When a professional athlete goes down with a major injury we, as fans, usually only get to hear what that athlete and perhaps his coaches and teammates think about the situation after it happens.
Occasionally, that player’s opponents will also share a quick quote, wishing the athlete well or something to that effect.
Rarely do fans get to hear what was actually being said on the court or playing field between these athletes as the player receives medical attention.
So it is interesting to hear Raptors’ swingman Danny Green describe what went down on the court when he was inadvertently involved in Klay Thompson suffering a devastating knee injury during Game 6 of the NBA Finals.
During the media session following the Raptors’ win, Green explained what was said between him and the Warriors players as Thompson initially left the court only to briefly return to shoot his free throws.
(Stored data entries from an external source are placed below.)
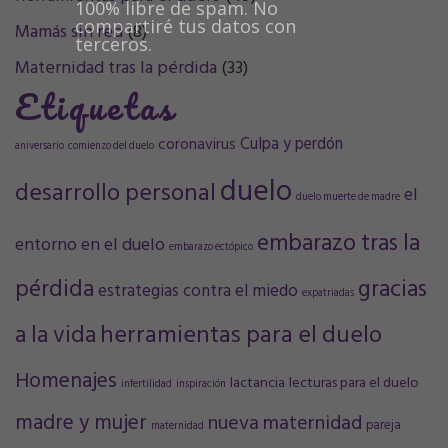
100% libre de spam. No
compartiré tus datos con
Mamás sin red
(8)
terceros.
Maternidad tras la pérdida
(33)
Etiquetas
Culpa y perdón
coronavirus
aniversario
comienzo del duelo
duelo
desarrollo personal
el
duelo muerte de madre
embarazo tras la
entorno en el duelo
embarazo ectópico
pérdida
gracias
estrategias contra el miedo
expatriadas
a la vida
herramientas para el duelo
Homenajes
lactancia
lecturas para el duelo
infertilidad
inspiración
madre y mujer
nueva maternidad
pareja
maternidad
“He was going up for a dunk and he can jump. I thought he was gonna go up with one hand … he went up with two hands and I think it’s a little easier for me to get to the ball with him going up with two hands. It’s hard to find the ball with one hand.
“I thought it was pretty clean. They called a foul … I wasn’t sure what happened and I just saw him grab his knee. You never know serious it is with him because he just walks through and plays through anything. The guy came back on the court like it was nothing with a torn ACL and shot his free throws.
“The rest of his guys, they were making sure that I didn’t take it the wrong way or feel too bad or guilty about it. It was a clean play.
“They were like, ‘We know you’re not dirty.’ Draymond [Green], Iggy [Andre Iguodala] they were like, ‘Yeah, you went up for the ball. He just came down funny. It’s not your fault. Don’t even worry about it.’
“And I wanted to check on him at the foul line. He’s like, ‘I know you didn’t do it purposely.’”
“I didn’t know the severity of it until after the game … I saw [Draymond] in the hallway after and he said it’s an ACL and I was like ‘Ahhh, sh*t.’ It’s gonna be a long summer for not just him but their team.
“You never want to see those guys go down that way. They’re special players and you don’t want to see their careers changed, or be hindered or be over because of certain types of plays or injuries — especially the ones you’re involved in.”
Interesting insight into how players interact when an injury occurs to someone in their elite fraternity, to be sure.